My sisters have happy childhood memories. I do not.
PTSD means past trauma reinjects itself into present life, compounding trauma. When I cannot concentrate for an uncontrollable onslaught of terrified flashback in the backscape of my mind, I retire to the wabbitsnkeets haven, missing work.
I knew from the time I was 20, I needed entirely to cut contact with the abusive, scapegoating, libelous siblings. For I shall in the end heal. And that healing is slowed or compromised each time– inappropriately– they reinject themselves into my life.
We had some small degree of accumulated capital. If I kept my mouth shut about the trauma-filled and abusive scapegoating, I received an education paid for. I opted for loan-free education. I don’t regret it. But extension of the false image of happy family with secret family discounting of my trauma and pain rankled increasingly.

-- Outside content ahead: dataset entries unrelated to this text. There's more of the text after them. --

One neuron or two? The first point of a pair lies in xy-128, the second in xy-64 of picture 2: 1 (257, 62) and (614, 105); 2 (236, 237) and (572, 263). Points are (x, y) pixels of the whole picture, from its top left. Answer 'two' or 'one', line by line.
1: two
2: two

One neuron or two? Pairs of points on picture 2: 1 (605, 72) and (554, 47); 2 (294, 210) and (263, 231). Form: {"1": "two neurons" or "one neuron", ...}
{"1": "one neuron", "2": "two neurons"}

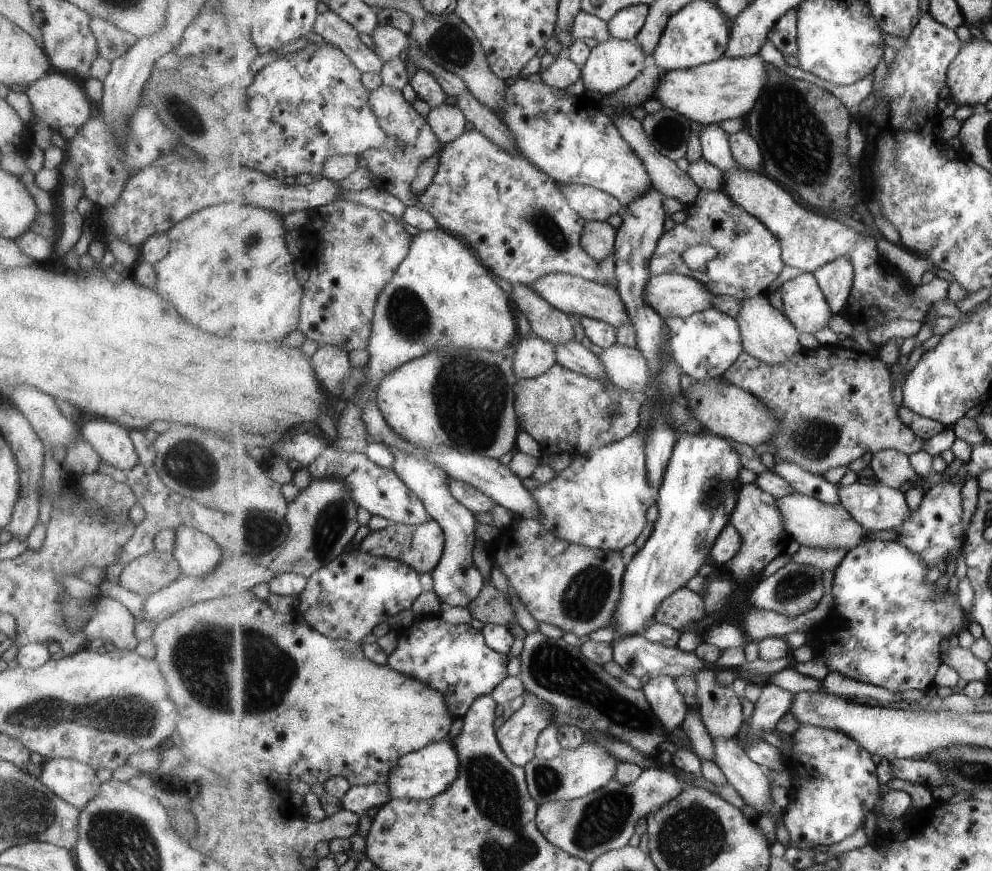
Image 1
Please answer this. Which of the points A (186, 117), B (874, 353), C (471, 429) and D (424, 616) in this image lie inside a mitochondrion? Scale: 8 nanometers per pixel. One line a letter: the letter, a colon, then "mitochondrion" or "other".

Dad died; Mom died. You would have thought immediately I would break free. But no, two other factors played out: Stockholm Syndrome and a youngest sister’s insatiable desire for approval from elder sisters.
Even now, when they have admittedly colluded against me, it is hard to just STOP seeking their approval. Stockholm Syndrome. Time after time– God only knows why!– I sent sweet pet pictures and videos, to share with them simple kindness and invite them to authentic relationship. Why, oh why, did I persist, instead of stopping and obviating pain from future rebuff?!
The Baby Boomer sibs of ’58 and ’61 keep trying to commit the legal equivalent of axe murder through the trust. Why should it be so difficult to reach accommodation. They were a dysfunctional family of four who resented a third non-male child.
I am tired of the abuse and insincerity, of the flashbacks they inconveniently let loose in my life. Should it be so hard to agree to move on?